* START Text shown *

Return Styles: Pseud0ch, Terminal, Valhalla, NES, Geocities, Blue Moon. Entire thread

Capitalism is Dead

Name: Anonymous 2008-09-24 0:18

The US government is now the world's largest insurance company. Comrade Bush and Comrade Bernanke would like to remind you to form a single file line at the soup kitchen queue.

Name: Anonymous 2008-09-24 0:54

If they paid off all those mortgages, the banks would still remain open.  The banks don't need the bail outs, Americans do.

Name: Anonymous 2008-09-24 18:39

yes, how is quite similar to Latin American countries that Nationalize various Industies.  The US gov't is becoming more and more like a dictatorship everyday.

Name: Anonymous 2008-09-24 20:24

The lack of understanding in this thread is overwhelming.

* END Text shown *

▶ _Work to do_
**a.** In the records, update the lines starting at the one containing "genus: Symphytum" and ending at the one containing "scientific name: Phallus impudicus": replace "phylum" with "division" and leave everything else unchanged. Give only those lines.
**b.** Go on with the forum thread about capitalism being dead, starting after its final post.

* START Provided entries *

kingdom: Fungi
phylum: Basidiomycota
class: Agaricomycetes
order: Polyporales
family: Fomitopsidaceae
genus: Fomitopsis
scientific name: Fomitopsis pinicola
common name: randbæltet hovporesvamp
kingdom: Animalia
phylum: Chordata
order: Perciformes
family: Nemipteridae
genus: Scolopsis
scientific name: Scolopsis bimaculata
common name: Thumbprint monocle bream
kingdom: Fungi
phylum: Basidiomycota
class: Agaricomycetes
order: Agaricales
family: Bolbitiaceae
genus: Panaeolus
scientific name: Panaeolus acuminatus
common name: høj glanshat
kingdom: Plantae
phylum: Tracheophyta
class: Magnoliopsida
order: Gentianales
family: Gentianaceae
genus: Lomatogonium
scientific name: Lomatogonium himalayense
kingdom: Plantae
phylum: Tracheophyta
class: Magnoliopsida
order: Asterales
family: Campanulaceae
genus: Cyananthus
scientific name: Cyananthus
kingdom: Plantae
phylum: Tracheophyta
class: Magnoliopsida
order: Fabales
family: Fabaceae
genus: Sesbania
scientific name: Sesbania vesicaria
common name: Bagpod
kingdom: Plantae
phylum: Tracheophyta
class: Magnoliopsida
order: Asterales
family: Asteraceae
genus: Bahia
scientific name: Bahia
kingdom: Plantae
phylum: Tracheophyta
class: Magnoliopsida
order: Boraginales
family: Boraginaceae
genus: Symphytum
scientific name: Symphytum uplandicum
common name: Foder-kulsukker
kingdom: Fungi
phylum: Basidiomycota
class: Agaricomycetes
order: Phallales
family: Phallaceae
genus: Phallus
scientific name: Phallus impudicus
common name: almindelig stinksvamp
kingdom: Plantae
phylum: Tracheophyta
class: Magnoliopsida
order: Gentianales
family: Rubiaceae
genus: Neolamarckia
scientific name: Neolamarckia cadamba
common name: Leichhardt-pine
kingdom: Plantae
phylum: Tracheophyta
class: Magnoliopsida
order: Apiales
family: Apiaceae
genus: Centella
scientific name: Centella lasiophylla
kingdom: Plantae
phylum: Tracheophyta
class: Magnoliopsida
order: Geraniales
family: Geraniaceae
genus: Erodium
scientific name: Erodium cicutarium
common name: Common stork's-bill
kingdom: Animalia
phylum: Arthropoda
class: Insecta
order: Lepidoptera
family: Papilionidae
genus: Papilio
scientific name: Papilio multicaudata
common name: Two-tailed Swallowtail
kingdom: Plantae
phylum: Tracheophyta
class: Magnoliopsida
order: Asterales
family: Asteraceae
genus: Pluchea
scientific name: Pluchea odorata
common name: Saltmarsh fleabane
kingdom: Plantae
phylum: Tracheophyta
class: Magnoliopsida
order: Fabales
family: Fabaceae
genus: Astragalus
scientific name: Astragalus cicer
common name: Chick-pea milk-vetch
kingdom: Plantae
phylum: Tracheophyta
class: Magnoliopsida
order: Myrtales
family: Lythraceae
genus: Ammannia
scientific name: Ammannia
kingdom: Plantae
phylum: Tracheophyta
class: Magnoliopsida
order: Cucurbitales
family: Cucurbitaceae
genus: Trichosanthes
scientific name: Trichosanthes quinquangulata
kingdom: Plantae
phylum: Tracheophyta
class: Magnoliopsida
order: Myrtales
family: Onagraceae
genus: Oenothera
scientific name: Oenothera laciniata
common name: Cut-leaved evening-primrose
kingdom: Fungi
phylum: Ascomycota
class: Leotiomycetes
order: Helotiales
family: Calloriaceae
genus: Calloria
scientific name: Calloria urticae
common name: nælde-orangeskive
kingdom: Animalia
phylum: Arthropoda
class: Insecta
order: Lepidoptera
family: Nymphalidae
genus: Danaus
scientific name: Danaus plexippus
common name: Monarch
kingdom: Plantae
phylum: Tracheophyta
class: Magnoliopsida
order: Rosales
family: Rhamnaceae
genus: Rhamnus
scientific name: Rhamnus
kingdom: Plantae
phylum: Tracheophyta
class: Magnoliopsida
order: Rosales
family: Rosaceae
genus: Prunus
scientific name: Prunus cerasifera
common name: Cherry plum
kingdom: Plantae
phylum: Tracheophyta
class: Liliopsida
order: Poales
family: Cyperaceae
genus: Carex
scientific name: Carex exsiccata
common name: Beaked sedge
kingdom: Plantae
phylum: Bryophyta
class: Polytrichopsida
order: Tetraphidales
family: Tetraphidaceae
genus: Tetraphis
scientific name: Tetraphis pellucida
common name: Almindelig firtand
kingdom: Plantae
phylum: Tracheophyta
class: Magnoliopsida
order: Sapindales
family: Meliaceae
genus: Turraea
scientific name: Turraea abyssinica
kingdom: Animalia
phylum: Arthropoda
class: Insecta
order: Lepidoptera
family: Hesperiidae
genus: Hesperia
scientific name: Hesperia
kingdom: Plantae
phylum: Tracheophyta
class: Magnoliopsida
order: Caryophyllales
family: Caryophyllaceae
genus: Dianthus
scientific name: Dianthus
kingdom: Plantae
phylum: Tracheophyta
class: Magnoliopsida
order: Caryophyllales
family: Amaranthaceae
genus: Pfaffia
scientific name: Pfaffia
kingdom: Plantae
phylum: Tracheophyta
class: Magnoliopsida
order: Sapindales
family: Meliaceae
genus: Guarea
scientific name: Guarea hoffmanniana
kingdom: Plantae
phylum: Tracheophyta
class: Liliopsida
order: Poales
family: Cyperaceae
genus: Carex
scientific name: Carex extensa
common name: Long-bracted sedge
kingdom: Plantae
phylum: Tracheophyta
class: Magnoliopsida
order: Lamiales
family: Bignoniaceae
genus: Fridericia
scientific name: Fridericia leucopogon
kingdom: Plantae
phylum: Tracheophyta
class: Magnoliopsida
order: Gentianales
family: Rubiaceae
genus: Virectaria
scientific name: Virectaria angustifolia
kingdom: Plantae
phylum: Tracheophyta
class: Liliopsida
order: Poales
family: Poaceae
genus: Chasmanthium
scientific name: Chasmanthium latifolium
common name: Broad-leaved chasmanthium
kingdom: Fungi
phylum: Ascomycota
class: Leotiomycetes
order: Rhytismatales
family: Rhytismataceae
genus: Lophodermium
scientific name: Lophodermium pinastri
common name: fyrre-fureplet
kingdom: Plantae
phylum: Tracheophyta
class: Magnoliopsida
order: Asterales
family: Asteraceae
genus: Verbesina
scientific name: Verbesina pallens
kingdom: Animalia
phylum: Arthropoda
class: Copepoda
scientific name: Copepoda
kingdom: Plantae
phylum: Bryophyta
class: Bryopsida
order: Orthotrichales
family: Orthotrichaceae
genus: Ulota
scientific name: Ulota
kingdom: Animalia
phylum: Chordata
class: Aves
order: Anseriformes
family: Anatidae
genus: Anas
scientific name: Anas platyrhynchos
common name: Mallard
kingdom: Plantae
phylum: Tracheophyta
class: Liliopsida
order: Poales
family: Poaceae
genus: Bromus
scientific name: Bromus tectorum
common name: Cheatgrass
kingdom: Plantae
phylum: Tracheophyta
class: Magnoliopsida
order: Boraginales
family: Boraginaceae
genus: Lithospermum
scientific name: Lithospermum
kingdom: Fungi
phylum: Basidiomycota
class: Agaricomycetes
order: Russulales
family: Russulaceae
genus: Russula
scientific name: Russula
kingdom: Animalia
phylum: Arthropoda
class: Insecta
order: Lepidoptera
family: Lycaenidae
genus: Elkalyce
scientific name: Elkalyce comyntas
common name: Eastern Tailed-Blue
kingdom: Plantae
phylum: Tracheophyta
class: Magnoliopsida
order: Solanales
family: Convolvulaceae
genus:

* END Provided entries *

▶ _Responses_
**a.**
genus: Symphytum
scientific name: Symphytum uplandicum
common name: Foder-kulsukker
kingdom: Fungi
division: Basidiomycota
class: Agaricomycetes
order: Phallales
family: Phallaceae
genus: Phallus
scientific name: Phallus impudicus

**b.**
Name: Anonymous 2008-09-24 21:17

Soon we will all be proud investors of AIG.

Name: Anonymous 2008-09-24 21:25

>>5
we loaned them money, we didnt buy anything

Name: Anonymous 2008-09-24 21:41

>>6
l o l

Name: Anonymous 2008-09-25 0:43

>>7
name one tangible good the US government received from AIG. the only thing were getting out of it is interest payments.

Name: Anonymous 2008-09-25 1:15

>>8
http://www.lifeandhealthinsurancenews.com/cms/nulh/Breaking%20News/2008/09/18-aig-greenberg-mr
>"...In addition, [the Fed took] 79.9% of the equity of the company, and that essentially nationalizes the company.”

Sure are a lot of economic ignoramuses around this decade.

Name: RedCream 2008-09-25 10:07

Where is all that "free market" rhetoric from the White House now?  Hypocrites.

Luckily, all this bailout talk can't be afforded on top of a $1 trillion war and while the capital (i.e. taxable) base of the nation continues to flee.  You fucks couldn't afford the free market before, and you certainly can't afford Socialism now.  But watching you defend the Wall Street Socialists is just nauseating.  When are you going to wake up?  When you're in an actual soup line?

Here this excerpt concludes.